Aktorka i modelka (gwiazda była "twarzą" legendarnej Mody Polskiej) bardzo szybko znudziła się hrabią i zostawiła go, pozwalając jednak, by to on zainicjował rozwód. Byli małżeństwem niespełna rok.
"Janek był za bardzo tolerancyjny. Robiła z nim, co chciała. W końcu dała sobie spokój. On też miał dość. Miał rodzinę we Francji, była możliwość wyjazdu i z niej skorzystał. Wyjechał do Paryża" - stwierdziła w rozmowie z autorem "Tetetki" Maria Tusińska, szwagierka gwiazdy.
"Poza tym do ich rozstania prawdopodobnie przyczynił się Adam Pawlikowski. Upatrzył ją sobie. Po prostu" - dodała.
Nawet jeśli faktycznie Pawlikowski miał swój udział w rozpadzie małżeństwa aktorki, to nic na nim nie skorzystał. Teresa niemal natychmiast wyszła bowiem za Włodzimierza Kozłowskiego.
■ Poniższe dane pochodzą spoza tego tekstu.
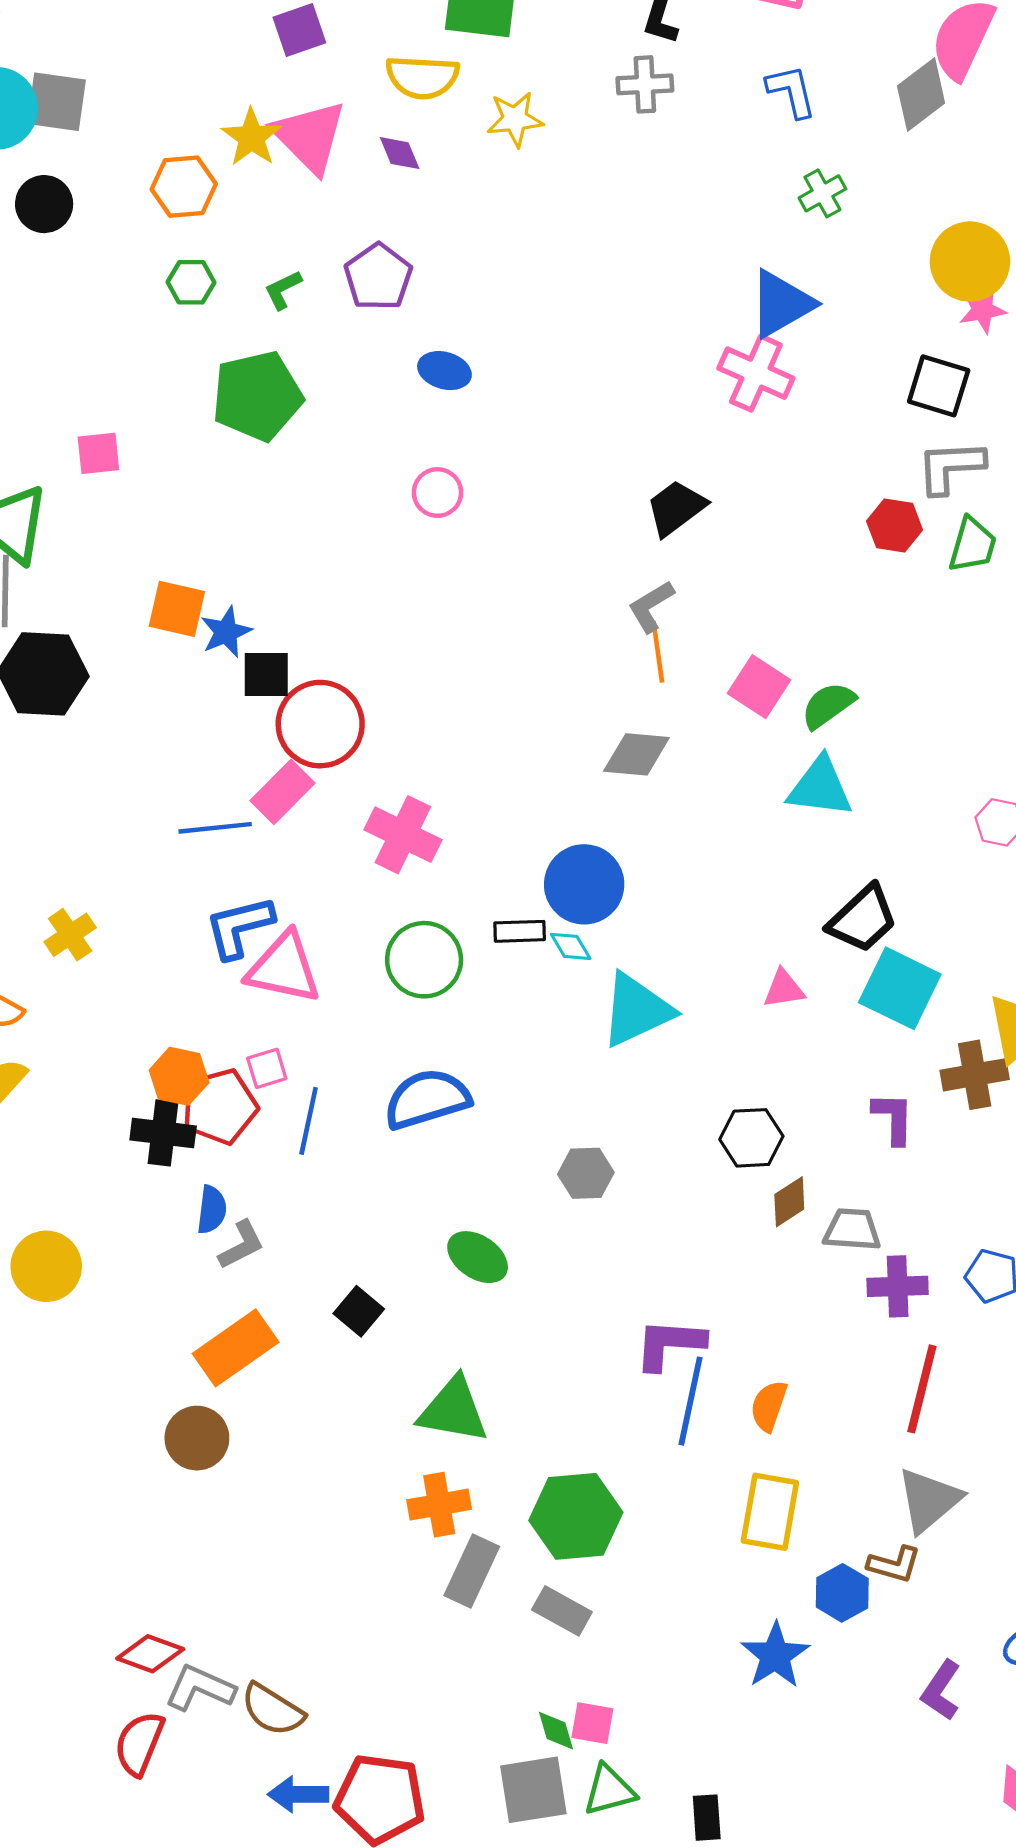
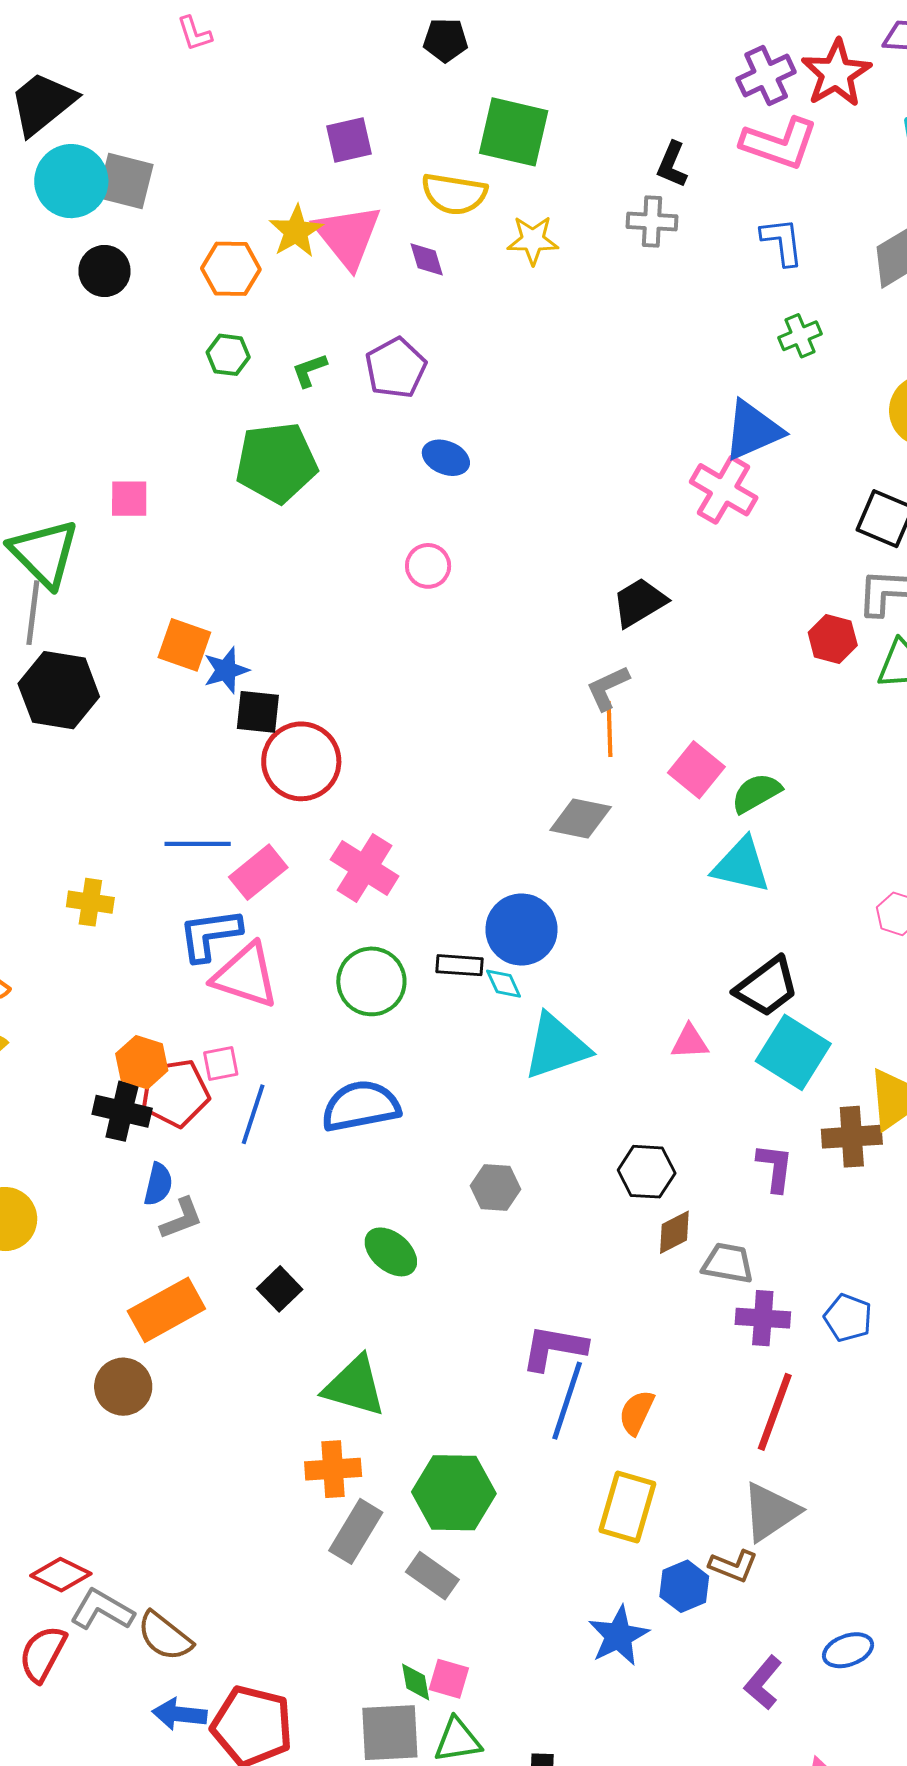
pink rectangle: (282, 792) -> (258, 872), moved
yellow cross: (70, 935) -> (90, 902), moved, turned 36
"Byliśmy razem około dziesięciu lat. Dziś zdaję sobie sprawę, że nasze małżeństwo z góry było skazane na klęskę" - stwierdził drugi mąż aktorki na kartach książki o niej, nie odnosząc się jednak do sugestii, że Tuszyńska po prostu kochała innego mężczyznę.
Adam Pawlikowski do końca życia zwodził zakochaną w nim Teresę. Gdy zmarł w 1976 roku, Teresa przechodziła trudny okres i zmagała się z wieloma wyzwaniami.
Dopiero 14 lat po śmierci Adama Teresa Tuszyńska zdecydowała się po raz trzeci stanąć na ślubnym kobiercu. O Janie Mirosławie Perzynie - bardzo tajemniczej postaci - wiadomo niewiele, a właściwie nic nie wiadomo, oprócz tego, że to on 19 marca 1997 roku zawiadomił bliskich aktorki, że nagle odeszła i że... nie miał wystarczających środków, aby zająć się jej pogrzebem.
"Załatwiłem wszystkie formalności i pochowałem ją. Teresa prawdopodobnie dostała wylewu. Albo zawału serca. Nie wiem. Sekcję odebrał jej mąż, Perzyna" - wyznał w rozmowie z biografem Teresy brat aktorki, Bogdan Tusiński.